Response Object Structure

JSON Response
{
  "id": "msg_01XFDUDYJgAACzvnptvVoYEL",
  "type": "message",
  "role": "assistant",
  "content": [
    {
      "type": "text",
      "text": "def reverse_string(s: str) -> str:\n    return s[::-1]"
    }
  ],
  "model": "claude-sonnet-4-20250514",
  "stop_reason": "end_turn",
  "usage": {
    "input_tokens": 25,
    "output_tokens": 14
  }
}

Multi-Turn Conversation

Python
# Conversations are built by alternating user/assistant messages
message = client.messages.create(
    model="claude-sonnet-4-20250514",
    max_tokens=1024,
    messages=[
        {
            "role": "user",
            "content": "What is the largest planet?"
        },
        {
            "role": "assistant",
            "content": "Jupiter is the largest planet in our solar system."
        },
        {
            "role": "user",
            "content": "How many moons does it have?"
        }
    ]
)

# Claude knows "it" refers to Jupiter from the conversation
print(message.content[0].text)

Streaming Responses

Streaming lets you receive Claude's response token-by-token as it generates, rather than waiting for the complete response.
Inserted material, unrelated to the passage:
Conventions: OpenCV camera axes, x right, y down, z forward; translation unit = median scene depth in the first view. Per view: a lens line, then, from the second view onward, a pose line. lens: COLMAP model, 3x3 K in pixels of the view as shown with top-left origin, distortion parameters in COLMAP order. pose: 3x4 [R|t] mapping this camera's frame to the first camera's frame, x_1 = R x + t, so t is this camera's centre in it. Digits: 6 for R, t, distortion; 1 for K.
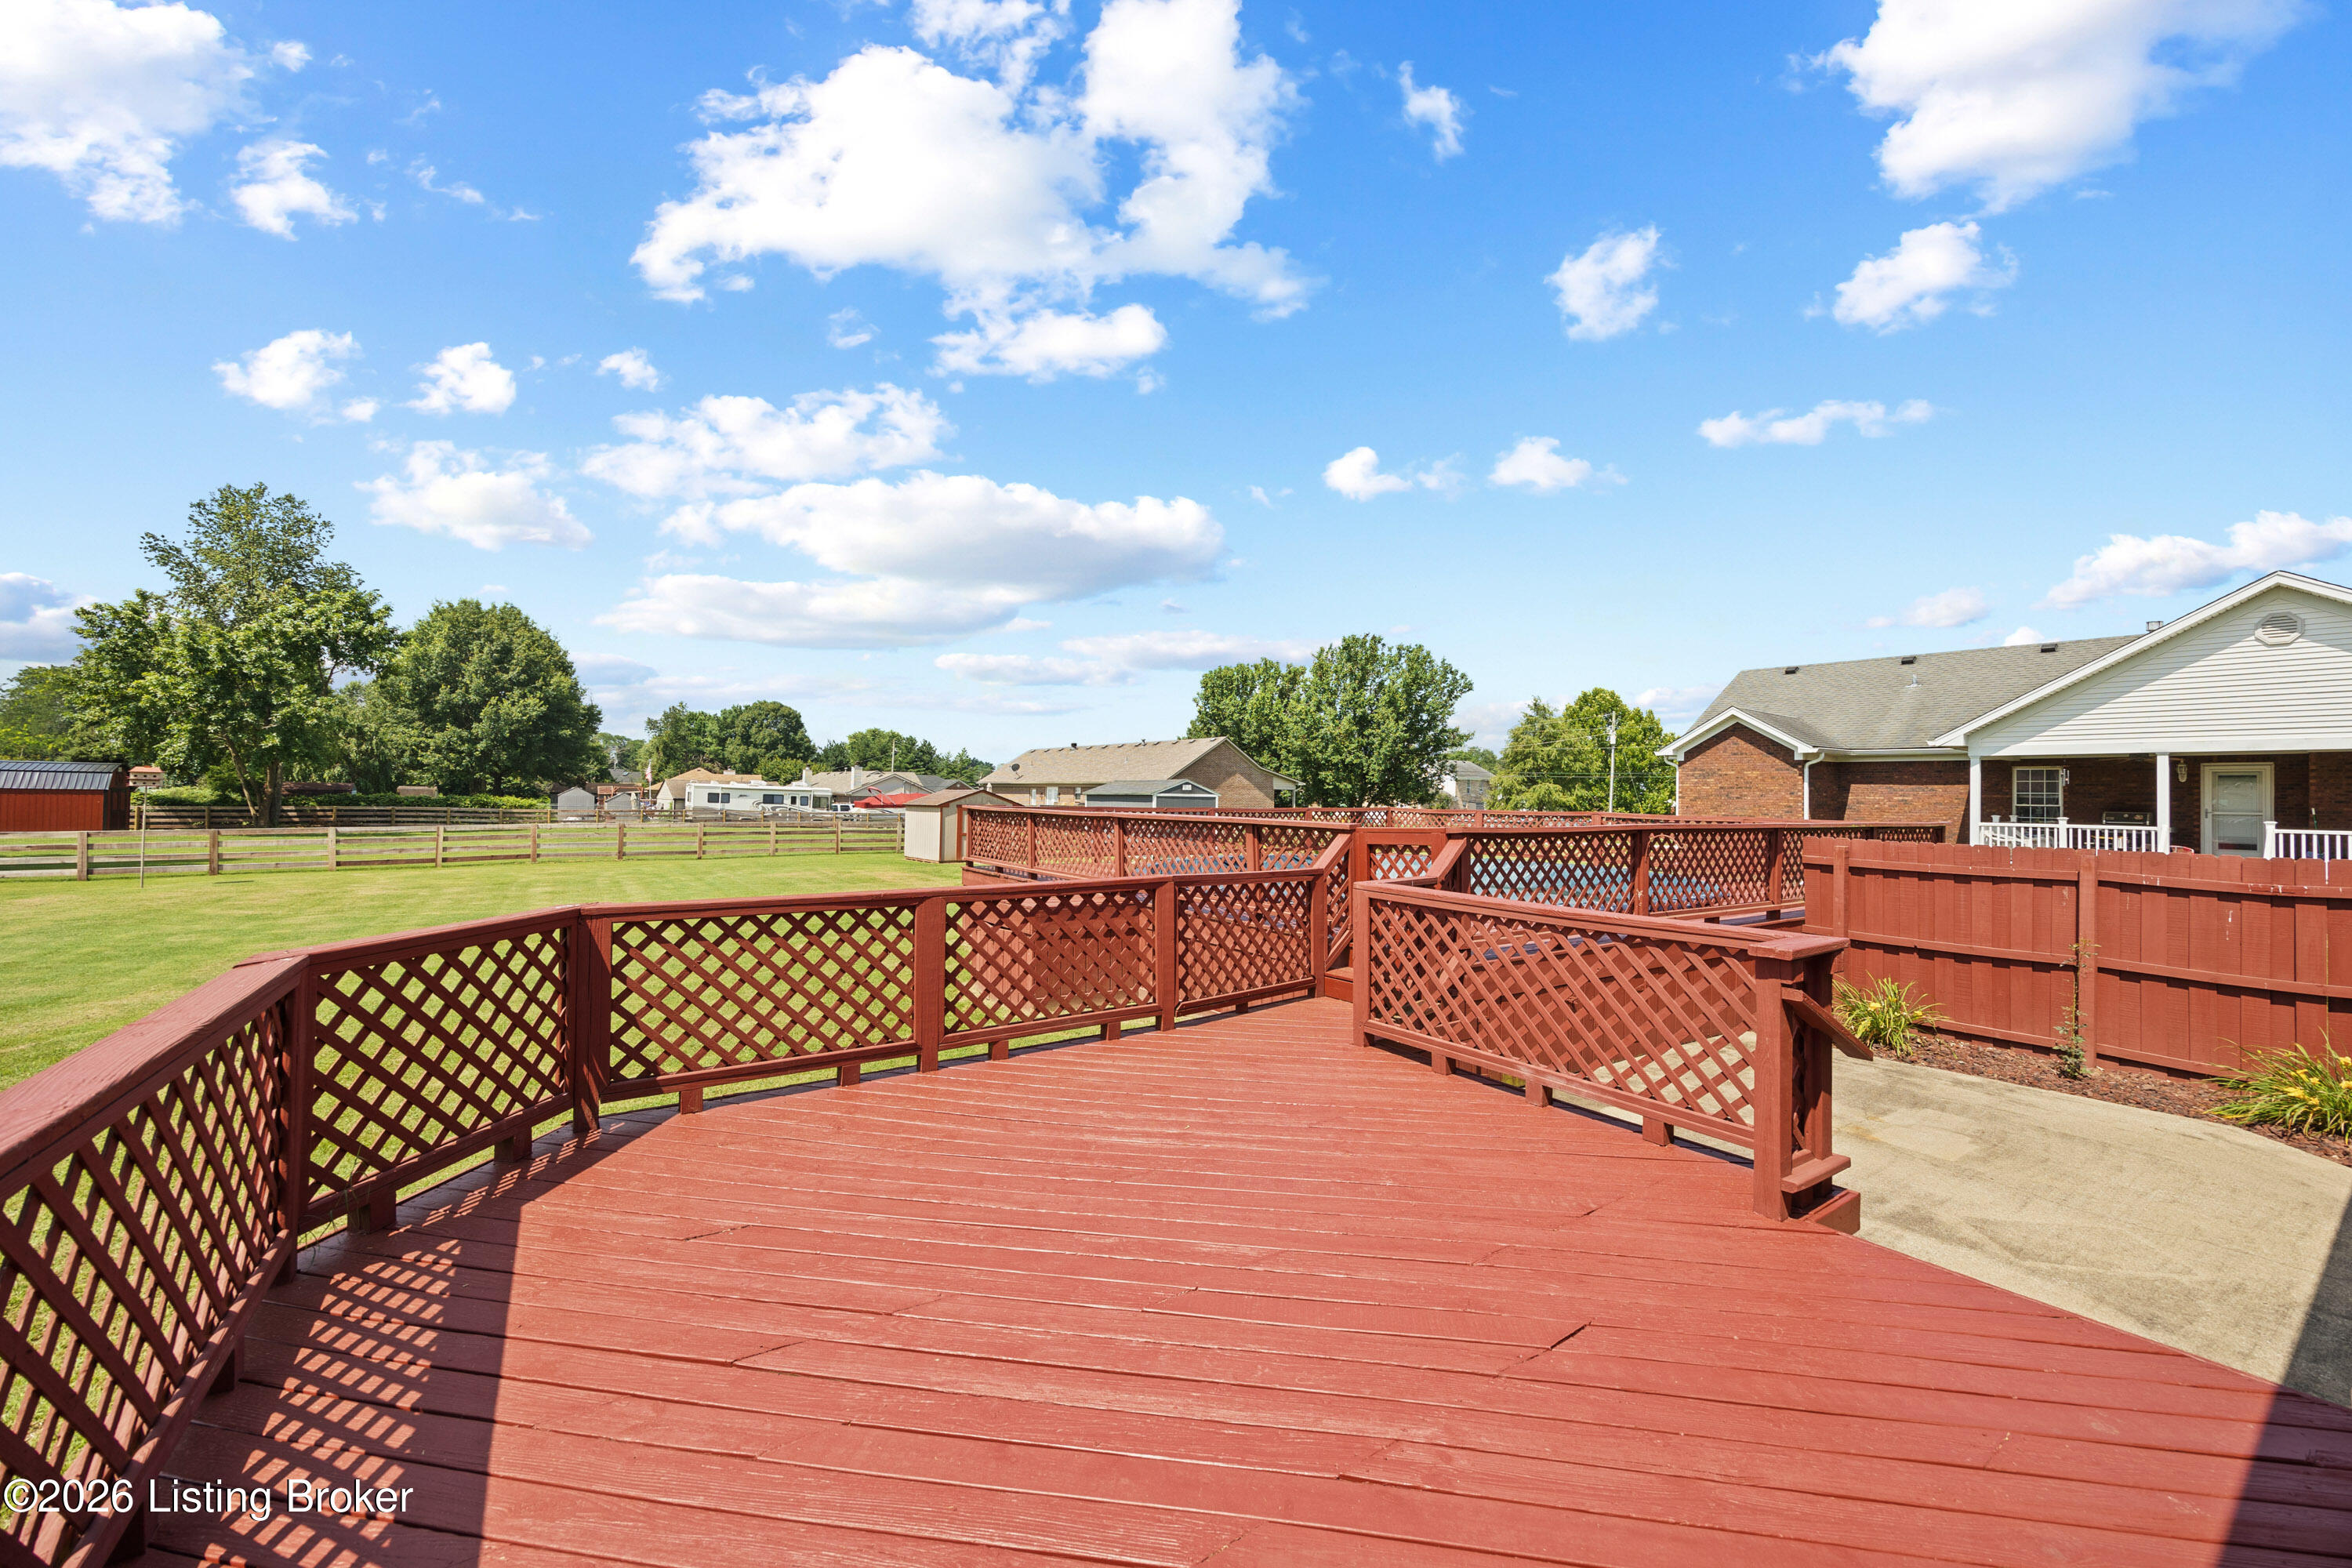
lens RADIAL K [[901.9, 0, 1176.0], [0, 901.9, 784.0], [0, 0, 1]] dist [-0.000268, -0.000028]
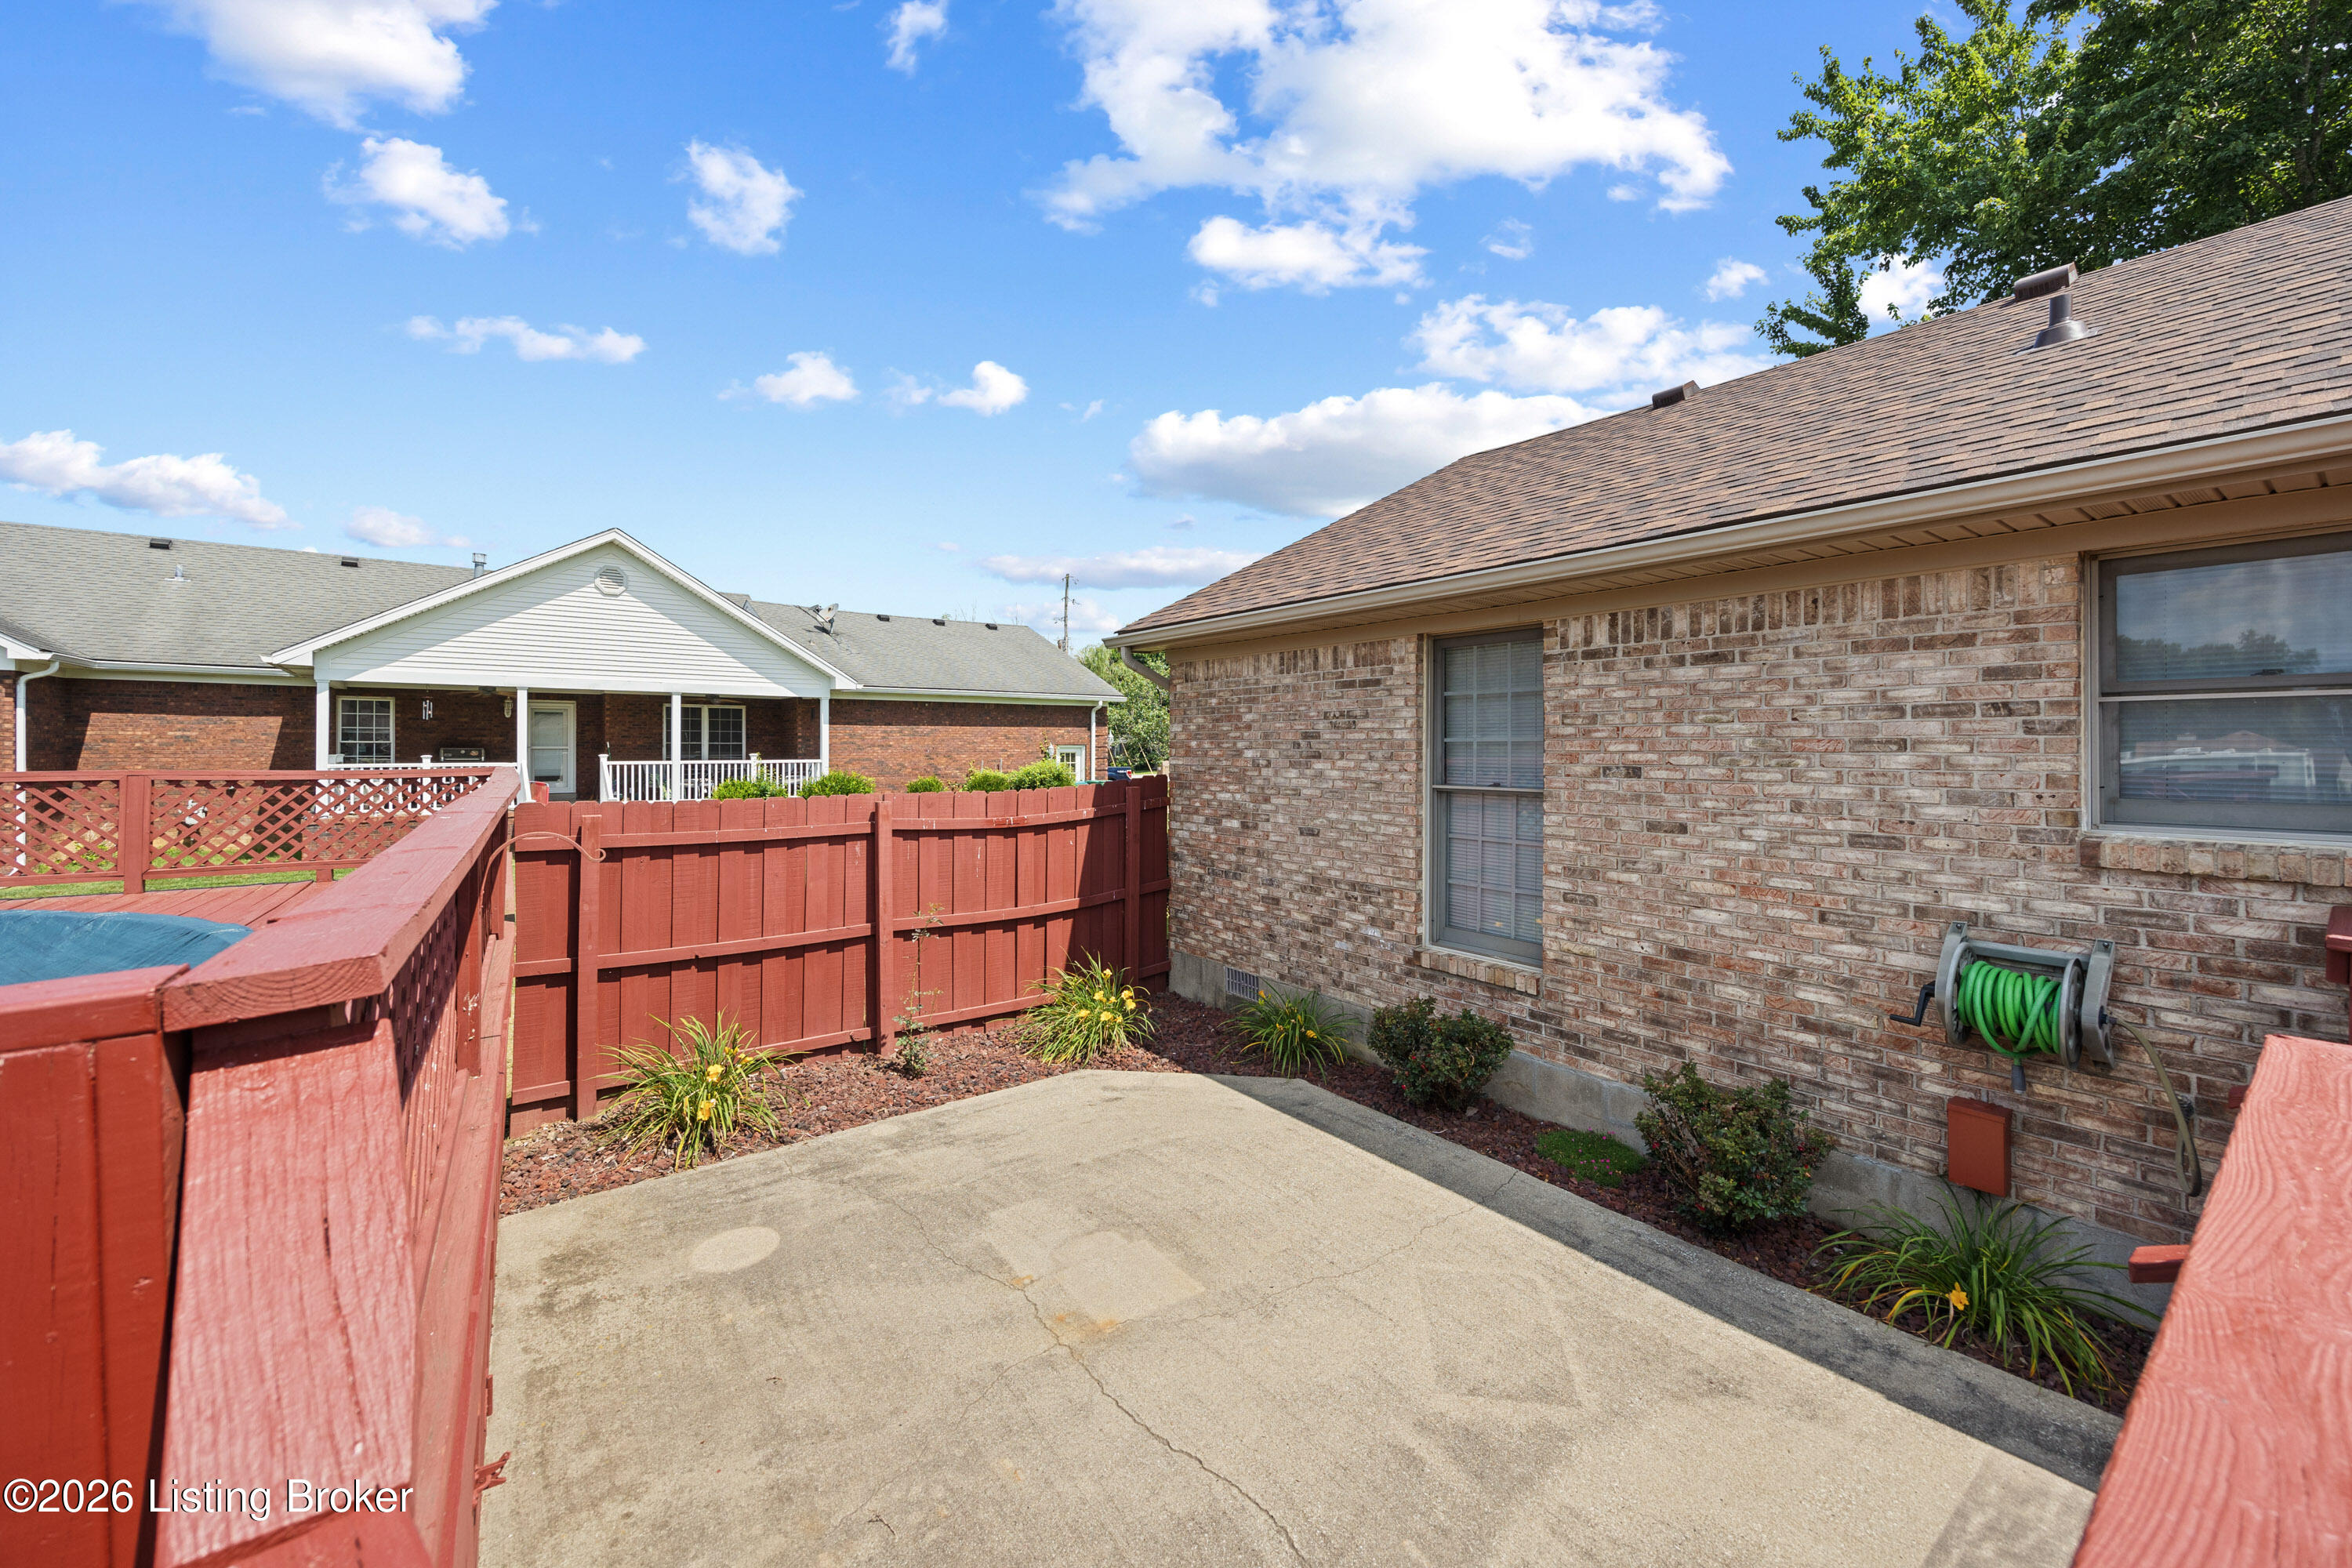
lens RADIAL K [[914.5, 0, 1179.5], [0, 914.5, 730.5], [0, 0, 1]] dist [-0.001176, -0.000100]
pose [[-0.047746, 0.001591, 0.998858, 0.055273], [-0.014418, 0.999893, -0.002282, 0.004046], [-0.998755, -0.014511, -0.047718, 0.293714]]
This improves perceived latency in interactive applications.

Python - Streaming
import anthropic

client = anthropic.Anthropic()

# Use stream() for streaming responses
with client.messages.stream(
    model="claude-sonnet-4-20250514",
    max_tokens=1024,
    messages=[{
        "role": "user",
        "content": "Explain quantum computing in simple terms."
    }]
) as stream:
    for text in stream.text_stream:
        print(text, end="", flush=True)
JavaScript - Streaming
import Anthropic from '@anthropic-ai/sdk';

const client = new Anthropic();

const stream = client.messages.stream({
  model: 'claude-sonnet-4-20250514',
  max_tokens: 1024,
  messages: [{
    role: 'user',
    content: 'Explain quantum computing in simple terms.',
  }],
});

for await (const event of stream) {
  if (event.type === 'content_block_delta') {
    process.stdout.write(event.delta.text);
  }
}

Error Handling

The API returns standard HTTP error codes. Here are the ones you should handle:

Status Code Meaning Action
400 Bad Request Fix your request format or parameters
401 Unauthorized Check your API key
403 Forbidden Your key lacks permission for this action
429 Rate Limited Wait and retry with exponential backoff
500 Server Error Retry after a brief delay
529 Overloaded API is busy; retry with backoff
Python - Error Handling
import anthropic
import time

client = anthropic.Anthropic()

def call_claude(prompt: str, retries: int = 3) -> str:
    """Call Claude with retry logic."""
    for attempt in range(retries):
        try:
            message = client.messages.create(
                model="claude-sonnet-4-20250514",
                max_tokens=1024,
                messages=[{
                    "role": "user",
                    "content": prompt
                }]
            )
            return message.content[0].text

        except anthropic.RateLimitError:
            wait = 2 ** attempt  # Exponential backoff
            print(f"Rate limited. Waiting {wait}s...")
            time.sleep(wait)

        except anthropic.APIStatusError as e:
            print(f"API error: {e.status_code} - {e.message}")
            if e.status_code >= 500:
                time.sleep(1)
                continue
            raise

    raise Exception("Max retries exceeded")

# Usage
result = call_claude("Explain REST APIs in 3 sentences.")
print(result)
Best practice: Always implement retry logic with exponential backoff for 429 (rate limit) and 5xx (server) errors. The official Python and TypeScript SDKs include automatic retry handling by default.